Die brasilianische Komponistin Jocy de Oliveira hat sich in ihrem Musiktheaterstück 'Kseni - die Fremde' einen eigenen Reim auf den antiken Medea-Mythos gemacht: Die ausgestoßene Emigrantin Medea wird zu einer Art Medium, das vor Fremdenhass und Fanatismus ebenso warnt wie vor Profitsucht und emotionaler Kälte. Den Mord an den eigenen Kindern verübt sie weniger aus Rachegelüsten, sondern sozusagen aus übertriebener Mutterliebe heraus - um sie vor einer sich fremd gewordenen Welt zu schützen...

Die Sopranistin Sigune von Osten ist 'Kseni - die Fremde'. Das Stück wurde ihr sozusagen auf die Stimmbänder geschrieben - ein gut einstündiger Kraftakt, bei dem sie flexibel zwischen hohen, auch schrillen Tönen, Tremoli, Melodie-Fetzen und gesprochenem Text hin- und herwechseln muss.

Eine effektvolle, archaisch anmutende Atmosphäre entsteht - passend zu der rhythmisch aufrüttelnden, dann wieder meditativ-filigranen Musik. Jocy de Oliveira, die neben einigen kammermusikalischen Werken bislang vor allem durch ihre sechs Opern auffiel, greift hier auf eine mittelalterliche Medea-Ballade der Troubadours zurück.

Mit 'Kseni - die Fremde' gibt Jocy de Oliveira ihr Statement zum aktuellen Weltgeschehen - um zu mehr Humanität aufzurufen. 

Reinigend wirken auch die leidenschaftlichen Plädoyers auf der Bühne - ganz im Sinne der altgriechischen Katharsis sozusagen.
So schafft Jocy de Oliveira vielseitiges, aussagekräftiges Musiktheater. 

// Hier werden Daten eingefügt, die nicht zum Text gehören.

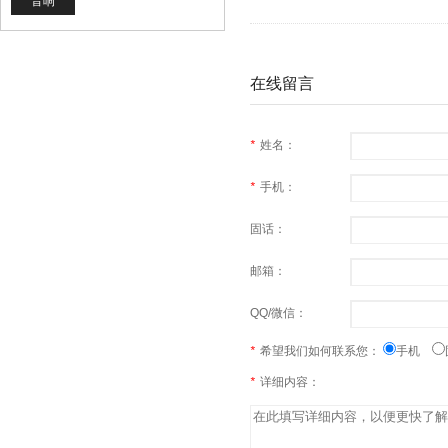
音响
在线留言
*
姓名：
*
手机：
固话：
邮箱：
QQ/微信：
*
希望我们如何联系您：
手机
*
详细内容：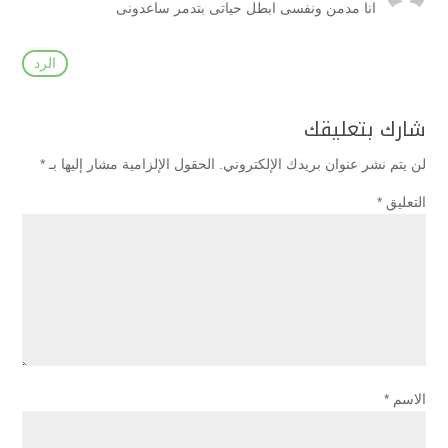
انا مدمن ونفسى ابطل حياتى بتدمر ساعدونى
الرد
شارك بتعليقك
لن يتم نشر عنوان بريدك الإلكتروني.
الحقول الإلزامية مشار إليها بـ
*
التعليق
*
الاسم
*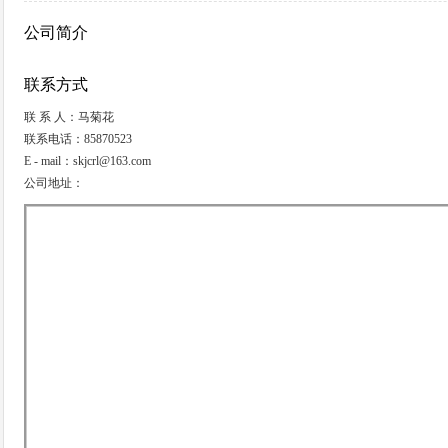
公司简介
联系方式
联 系 人：马菊花
联系电话：85870523
E - mail：skjcrl@163.com
公司地址：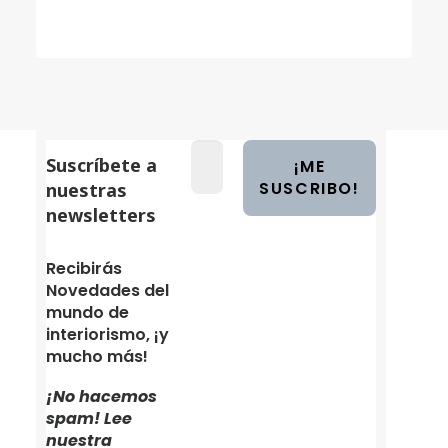
Suscríbete a
nuestras
newsletters
Recibirás
Novedades del
mundo de
interiorismo, ¡y
mucho más!
¡No hacemos
spam! Lee
nuestra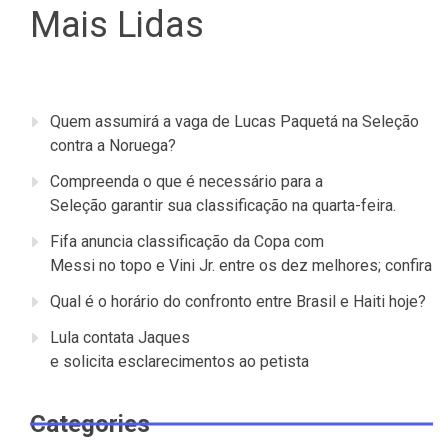
Mais Lidas
Quem assumirá a vaga de Lucas Paquetá na Seleção
contra a Noruega?
Compreenda o que é necessário para a
Seleção garantir sua classificação na quarta-feira.
Fifa anuncia classificação da Copa com
Messi no topo e Vini Jr. entre os dez melhores; confira
Qual é o horário do confronto entre Brasil e Haiti hoje?
Lula contata Jaques
e solicita esclarecimentos ao petista
Categories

Deutschlandradio / Ursula Böhmer 'Kseni - die Fremde' 29. Okt 2007

...die anspruchsvolle Partitur steckt voller Sonderzeichen. Virtuos wechselt die auf Sigune von Osten zugeschnittene Solopartie zwischen Singen, Sprechen, Flüstern, Schreien und Schluchzen. Der Tonsatz ist dennoch von eher meditativem Charakter, gründlich ausgehört und sorgfältig vernetzt. Organisch integriert sind eine alte okzitanische Ballade ?Medée fu? aus dem Mittelalter und Zitate as Rossinis Oper ?Othello?. Beides wirkt nicht als Fremdkörper.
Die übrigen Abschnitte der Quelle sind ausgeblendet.